'No Surrender': Ragtag Militia Helps Hold Ukraine Line In Donbas
Underarmed and with limited ammunition, Volodymyr Regesha is adamant his volunteer battalion won't be joining the Ukrainian army even if it means taking their chances on the front.
For nearly eight years, the leader of "Santa's Unit" has helped bolster Ukraine's frontline in the eastern Donbas region, insisting that they have done it on their own terms.
"The motivation is simple. An enemy has come to my land. Period. No more motivation is needed," the hulking figure with a thick, greying beard told AFP.
"For us, success is signified by the fact that we do not retreat, but hold on to these positions with our teeth," Regesha said while taking gentle drags on a cigarette as salvos of Russian artillery exploded in the distance, rattling the windows of his cottage.
His phone constantly vibrated with messages arriving from the front, detailing the progress or setbacks of the latest fight.
"It will be quiet now," he said after a heavy barrage and a spate of texts. Moments later, an eerie calm settled in.
The 48-year-old has been fighting in this south-eastern stretch of Donbas since a Russian-backed separatist movement first began waging war against Kyiv in 2014.
It was then, with the Ukrainian army in disarray, that so-called volunteer battalions first took up arms to blunt the onslaught and little by little began to claw back territory lost to the insurgents.
"The appearance of volunteer battalions played a positive role," said Sergiy Zgurets, a Kyiv-based military analyst. "It was society's response to the threat that arose."
For men like Regesha, the militias offered the fastest way to the frontline, bypassing the bureaucracy and waiting periods that came with official enlistment in the Ukrainian military.
Most of the battalions were eventually incorporated into the national guard and brought under the military's chain of command, as part of an effort to professionalise the forces and weed out extremists.
Regesha first joined the Right Sector ultranationalist battalion, but later split from the group and formed his own force that he commands to this day.
However, the groups have been dogged by controversy as fears grew that the battalions had become potential breeding grounds for far-right activists to receive military training.

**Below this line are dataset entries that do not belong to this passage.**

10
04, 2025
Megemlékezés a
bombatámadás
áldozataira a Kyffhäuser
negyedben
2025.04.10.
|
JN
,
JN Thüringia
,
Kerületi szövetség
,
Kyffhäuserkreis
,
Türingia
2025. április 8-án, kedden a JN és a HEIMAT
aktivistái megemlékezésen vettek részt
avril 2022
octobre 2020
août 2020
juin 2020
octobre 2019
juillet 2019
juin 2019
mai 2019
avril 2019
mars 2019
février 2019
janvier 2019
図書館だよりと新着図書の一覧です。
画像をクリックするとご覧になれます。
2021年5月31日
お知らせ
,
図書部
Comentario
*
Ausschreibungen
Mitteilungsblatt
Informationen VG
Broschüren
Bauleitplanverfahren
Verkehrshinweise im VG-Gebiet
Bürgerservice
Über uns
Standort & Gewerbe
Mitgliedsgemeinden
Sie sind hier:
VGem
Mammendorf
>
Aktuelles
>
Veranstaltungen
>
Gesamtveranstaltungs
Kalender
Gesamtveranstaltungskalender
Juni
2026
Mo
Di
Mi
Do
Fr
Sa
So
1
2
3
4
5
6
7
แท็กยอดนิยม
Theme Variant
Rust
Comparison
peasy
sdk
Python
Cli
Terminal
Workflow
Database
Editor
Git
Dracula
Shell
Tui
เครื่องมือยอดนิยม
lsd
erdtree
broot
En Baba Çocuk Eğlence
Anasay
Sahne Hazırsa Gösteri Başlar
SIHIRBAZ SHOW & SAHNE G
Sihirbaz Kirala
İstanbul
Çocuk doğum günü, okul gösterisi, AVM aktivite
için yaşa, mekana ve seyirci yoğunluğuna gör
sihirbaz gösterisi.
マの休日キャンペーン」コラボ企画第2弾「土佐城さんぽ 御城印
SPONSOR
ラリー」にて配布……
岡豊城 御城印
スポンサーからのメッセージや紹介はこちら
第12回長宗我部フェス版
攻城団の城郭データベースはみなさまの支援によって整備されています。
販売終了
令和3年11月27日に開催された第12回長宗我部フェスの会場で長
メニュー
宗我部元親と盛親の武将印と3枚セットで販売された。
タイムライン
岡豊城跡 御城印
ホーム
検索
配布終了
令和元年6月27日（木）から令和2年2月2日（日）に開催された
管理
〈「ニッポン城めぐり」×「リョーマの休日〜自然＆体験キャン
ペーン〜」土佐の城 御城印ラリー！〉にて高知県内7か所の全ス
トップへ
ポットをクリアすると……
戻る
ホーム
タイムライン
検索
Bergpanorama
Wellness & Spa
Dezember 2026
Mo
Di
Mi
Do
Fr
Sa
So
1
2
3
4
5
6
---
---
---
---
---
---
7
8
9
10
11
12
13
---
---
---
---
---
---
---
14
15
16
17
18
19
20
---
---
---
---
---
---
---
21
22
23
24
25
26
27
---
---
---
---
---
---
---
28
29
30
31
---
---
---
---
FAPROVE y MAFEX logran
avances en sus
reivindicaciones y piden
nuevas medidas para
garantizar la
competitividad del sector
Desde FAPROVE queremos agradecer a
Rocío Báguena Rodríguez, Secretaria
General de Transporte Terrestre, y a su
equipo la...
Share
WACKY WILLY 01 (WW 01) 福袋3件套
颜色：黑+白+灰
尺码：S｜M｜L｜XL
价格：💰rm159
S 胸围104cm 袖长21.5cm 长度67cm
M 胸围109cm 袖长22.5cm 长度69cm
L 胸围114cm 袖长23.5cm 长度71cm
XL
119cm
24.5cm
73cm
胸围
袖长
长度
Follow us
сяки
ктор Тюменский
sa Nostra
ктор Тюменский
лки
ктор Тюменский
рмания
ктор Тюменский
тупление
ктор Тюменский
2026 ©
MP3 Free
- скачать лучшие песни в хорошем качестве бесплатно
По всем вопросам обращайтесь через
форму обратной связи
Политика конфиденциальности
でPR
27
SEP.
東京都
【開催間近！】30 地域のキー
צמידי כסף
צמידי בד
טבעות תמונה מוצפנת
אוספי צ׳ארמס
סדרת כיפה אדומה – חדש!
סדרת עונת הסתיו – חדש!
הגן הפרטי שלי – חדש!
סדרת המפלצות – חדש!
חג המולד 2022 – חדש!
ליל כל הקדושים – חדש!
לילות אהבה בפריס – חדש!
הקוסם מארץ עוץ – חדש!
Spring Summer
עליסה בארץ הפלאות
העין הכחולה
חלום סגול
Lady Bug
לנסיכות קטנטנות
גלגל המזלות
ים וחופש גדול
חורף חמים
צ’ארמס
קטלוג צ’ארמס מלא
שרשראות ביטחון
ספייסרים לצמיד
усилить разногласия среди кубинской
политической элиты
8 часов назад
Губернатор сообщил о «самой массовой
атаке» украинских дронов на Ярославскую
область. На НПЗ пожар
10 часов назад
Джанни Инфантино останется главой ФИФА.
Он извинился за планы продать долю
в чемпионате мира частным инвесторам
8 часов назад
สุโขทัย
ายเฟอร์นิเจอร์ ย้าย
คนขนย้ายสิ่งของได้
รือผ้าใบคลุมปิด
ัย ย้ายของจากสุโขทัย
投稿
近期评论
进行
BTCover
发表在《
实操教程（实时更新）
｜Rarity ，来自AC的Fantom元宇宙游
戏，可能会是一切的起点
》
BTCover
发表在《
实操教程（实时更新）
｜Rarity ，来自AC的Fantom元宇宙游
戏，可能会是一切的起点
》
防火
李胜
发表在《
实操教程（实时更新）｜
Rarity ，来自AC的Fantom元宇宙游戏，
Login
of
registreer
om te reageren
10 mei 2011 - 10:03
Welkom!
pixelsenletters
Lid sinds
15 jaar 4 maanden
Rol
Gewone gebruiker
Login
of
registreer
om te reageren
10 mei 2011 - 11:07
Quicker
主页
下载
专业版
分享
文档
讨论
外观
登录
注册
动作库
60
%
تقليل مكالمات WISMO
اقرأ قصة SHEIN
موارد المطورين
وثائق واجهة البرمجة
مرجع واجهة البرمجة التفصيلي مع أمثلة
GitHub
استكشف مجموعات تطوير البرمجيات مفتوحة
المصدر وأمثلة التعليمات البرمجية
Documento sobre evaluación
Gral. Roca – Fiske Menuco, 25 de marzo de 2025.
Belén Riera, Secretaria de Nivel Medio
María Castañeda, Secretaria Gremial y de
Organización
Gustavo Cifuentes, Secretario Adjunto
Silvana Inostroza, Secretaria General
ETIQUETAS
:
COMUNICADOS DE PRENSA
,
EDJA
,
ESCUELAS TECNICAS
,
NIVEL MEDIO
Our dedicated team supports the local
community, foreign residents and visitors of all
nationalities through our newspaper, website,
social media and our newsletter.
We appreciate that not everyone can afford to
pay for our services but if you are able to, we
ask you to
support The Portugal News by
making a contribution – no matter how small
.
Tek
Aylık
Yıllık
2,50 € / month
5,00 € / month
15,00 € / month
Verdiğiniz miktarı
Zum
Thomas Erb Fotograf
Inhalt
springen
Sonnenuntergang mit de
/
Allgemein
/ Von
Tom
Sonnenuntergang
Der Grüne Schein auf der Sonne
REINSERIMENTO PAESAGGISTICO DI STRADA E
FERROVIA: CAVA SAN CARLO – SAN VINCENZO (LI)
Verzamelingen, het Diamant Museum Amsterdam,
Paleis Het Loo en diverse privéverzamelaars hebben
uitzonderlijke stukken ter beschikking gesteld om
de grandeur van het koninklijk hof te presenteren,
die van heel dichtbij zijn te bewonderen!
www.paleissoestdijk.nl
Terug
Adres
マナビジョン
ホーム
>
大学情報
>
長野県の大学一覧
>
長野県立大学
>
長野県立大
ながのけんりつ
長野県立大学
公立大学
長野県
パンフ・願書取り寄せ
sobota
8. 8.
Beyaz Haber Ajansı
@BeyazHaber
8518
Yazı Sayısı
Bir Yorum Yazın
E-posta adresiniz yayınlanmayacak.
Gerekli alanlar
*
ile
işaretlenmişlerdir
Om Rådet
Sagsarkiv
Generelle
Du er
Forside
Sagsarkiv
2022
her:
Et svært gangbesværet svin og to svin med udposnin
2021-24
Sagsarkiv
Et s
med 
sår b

The existence of the battalions served as part of Russian President Vladimir Putin's pretext for invading Ukraine in February in his quest to "de-Nazify" the country.
Regesha dismissed the accusations, saying he and his fighters are simply patriots.
"If Russians love their country, this is considered loving the motherland. And when a Ukrainian loves his own country, he is called a nationalist or even a Nazi," he said.
Lacking official enlistment standards, the militia over the years has attracted a motley crew of characters imbued with outlaw bravado -- including foreign nationals, amputees and the elderly.
The commander however remains coy about the precise numbers in his group, only offering that he has "enough".
"I was not taken into the army, because I was already old," said a 71-year-old member of the group who goes by the call sign Grandpa. "That's why I joined the volunteer battalion."
While he remains formally outside of the military, Regesha said Ukraine's armed forces depend on his troops.
When the full-scale Russian invasion erupted, Regesha wanted to redeploy his fighters to defend Kyiv, but the military asked him to stay put in Donbas to help repel the Kremlin's thrust there.
"For eight years there has been war here. That's why there was no shock or panic. We were ready to punch them in the teeth," he insisted.
The arrangement is a Faustian bargain, he admitted, that allows them greater freedom in the field but also means they have more limited access to heavy weapons and much-needed ammunition.
"I'm not a man of the system," said Regesha, while pointing out that joining the chain of command comes with its own risks.
The Azov Regiment, a former volunteer battalion, came under the military's control in 2014. The group gained international notoriety in the early days of the war with their defiant last stand at a Soviet-era steel plant in Mariupol.
While their fierce resistance earned them widespread adoration in Ukraine, Regesha drew other lessons from the battle.
In May, the outnumbered and outgunned Azov fighters were ordered to surrender by the high command in Kyiv and fell into Russian hands.
In the months afterwards Azov captives began to trickle out in prisoner exchanges, with emancipated soldiers claiming they had been starved and tortured.
Regesha is sure that a similar fate, or perhaps worse, would await his group if they were to fall into Russia's hands.
"It is clear that we must not be captured, because it would be a long and painful death," he said.
"None of us can surrender... but God forbid if someday we have to make such a choice, we will fight until the very end."